Changes in inhibitory puncta density and distribution could be related to changes in the number and types of interneurons in the affected regions. In fact, we have observed an increase in the total number of inhibitory neurons in the primary somatosensory cortex of Ts65Dn mice. The phenotypical characterization revealed that among the increased subpopulations of inhibitory neurons were the calretinin and the calbindin D-28k expressing neurons (Pérez-Cremades et al., 2010).
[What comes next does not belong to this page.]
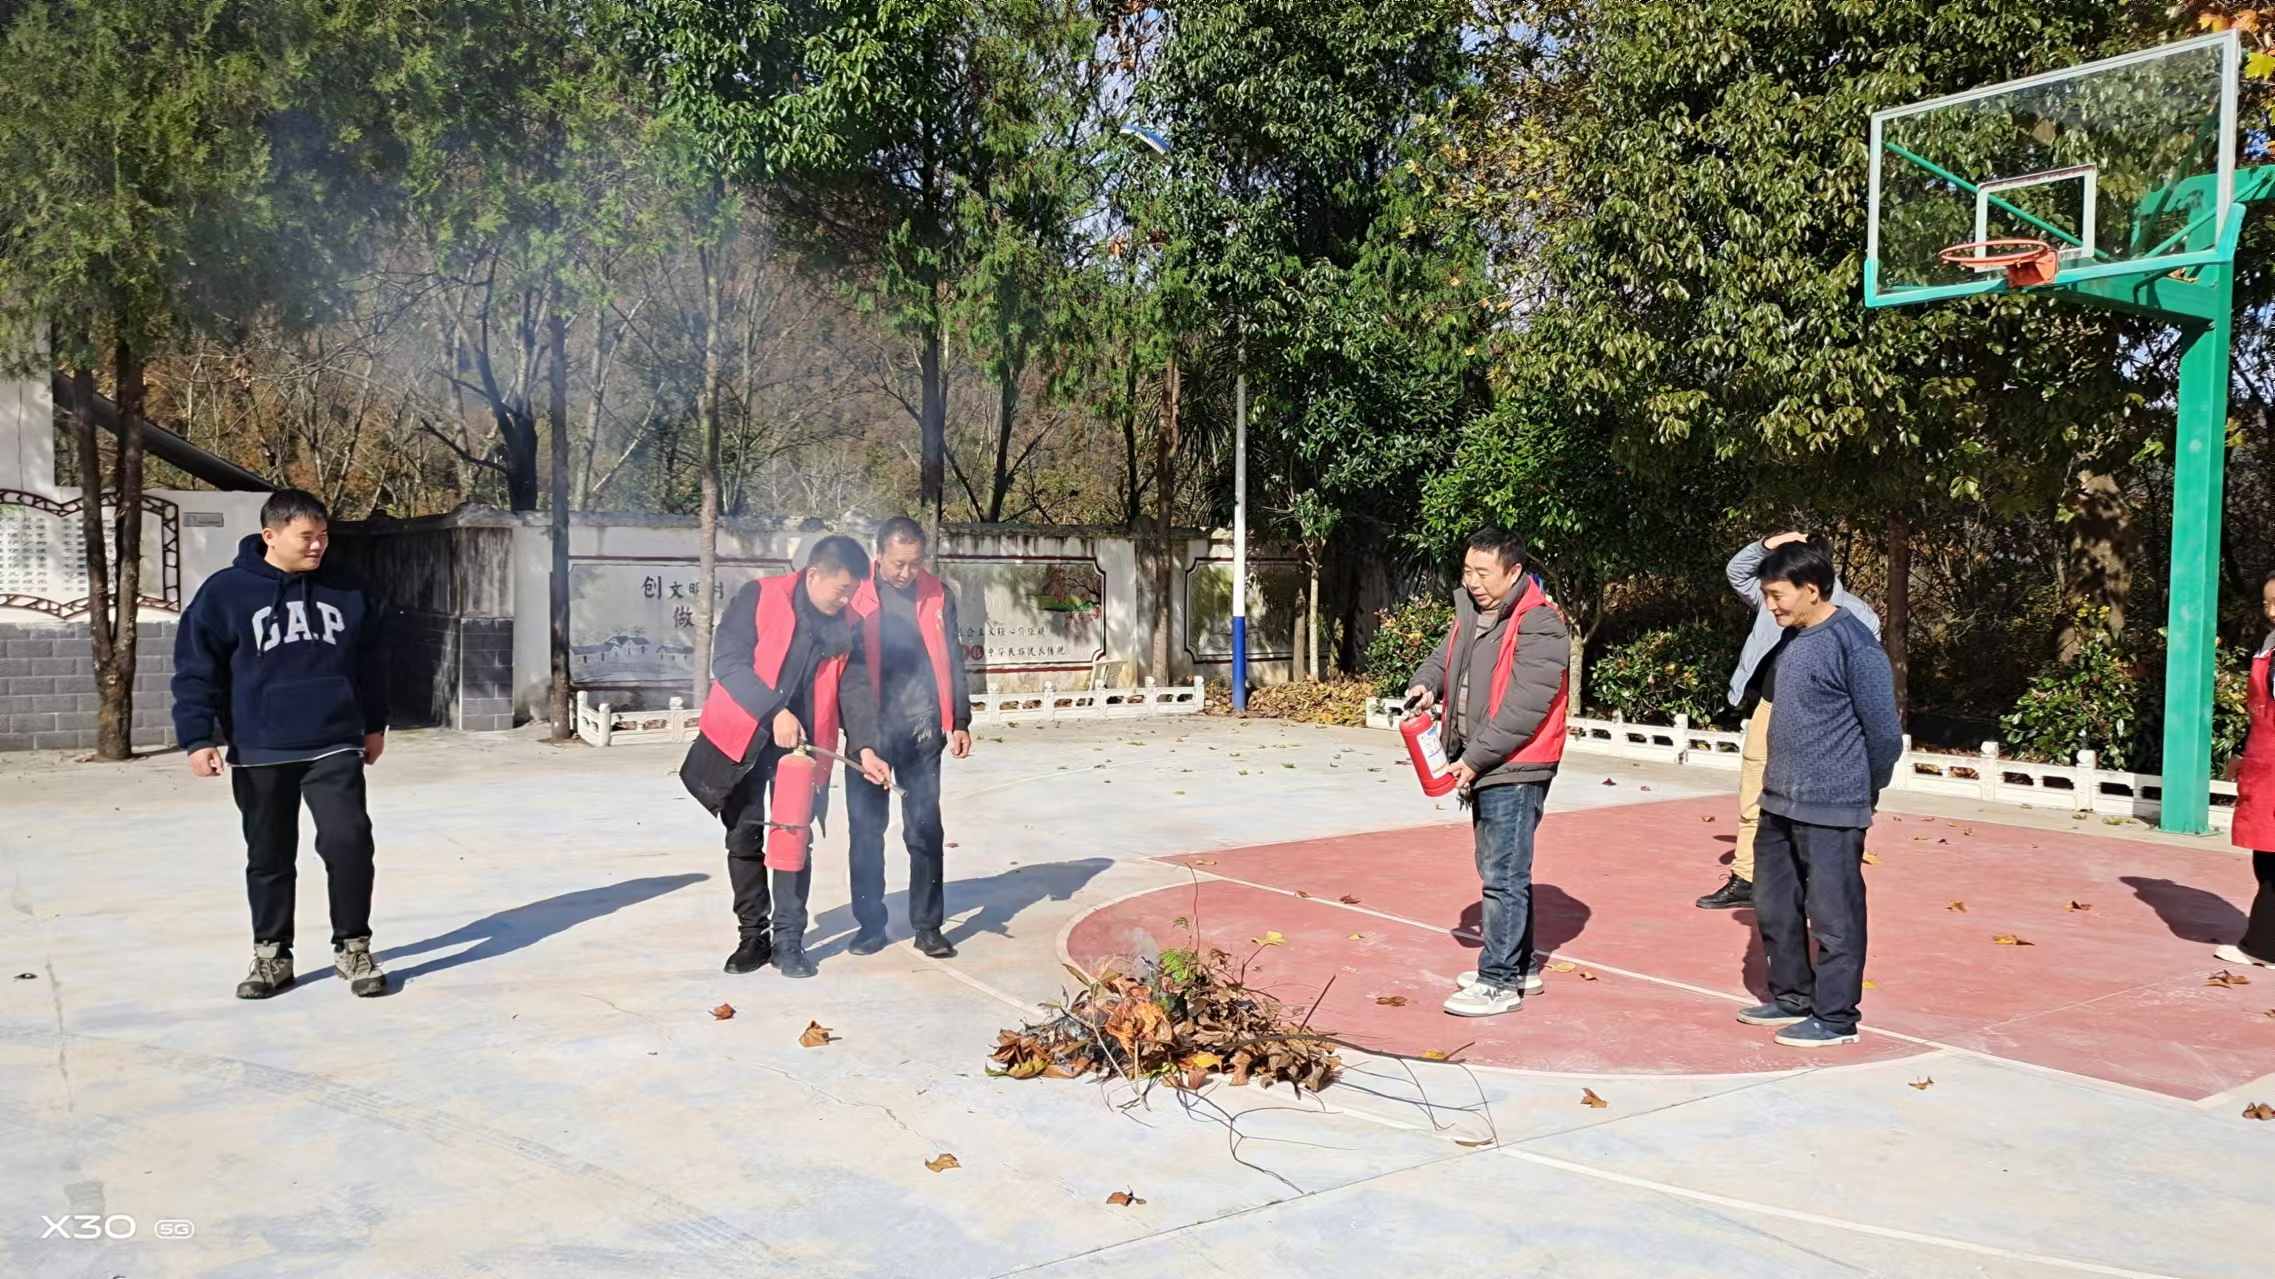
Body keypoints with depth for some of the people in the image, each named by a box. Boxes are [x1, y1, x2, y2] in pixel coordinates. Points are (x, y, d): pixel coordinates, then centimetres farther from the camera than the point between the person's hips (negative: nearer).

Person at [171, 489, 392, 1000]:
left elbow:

The aim of this study is to deepen into the changes in interneuron populations in a specific region of the neocortex of Ts65Dn mice, the primary somatosensory cortex. We have chosen this region because previous reports have shown atrophy in principal neurons (Dierssen et al., 2003) and increased density of inhibitory neurons (Pérez-Cremades et al., 2010) We analysed the distribution and density of interneurons expressing four different neuropeptides: cholecystokinin (CCK); somatostatin (SST), neuropeptide Y (NPY) and vasoactive intestinal peptide (VIP) in this cortical region of Ts65Dn mice. The analysis of these neuropeptides allowed us to discriminate the different subtypes of interneurons that were not previously studied in this area. In this way to aim to complete our previous study where we studied calcium binding protein interneurons and observed an increased density of interneurons expressing calretinin (Pérez-Cremades et al., 2010).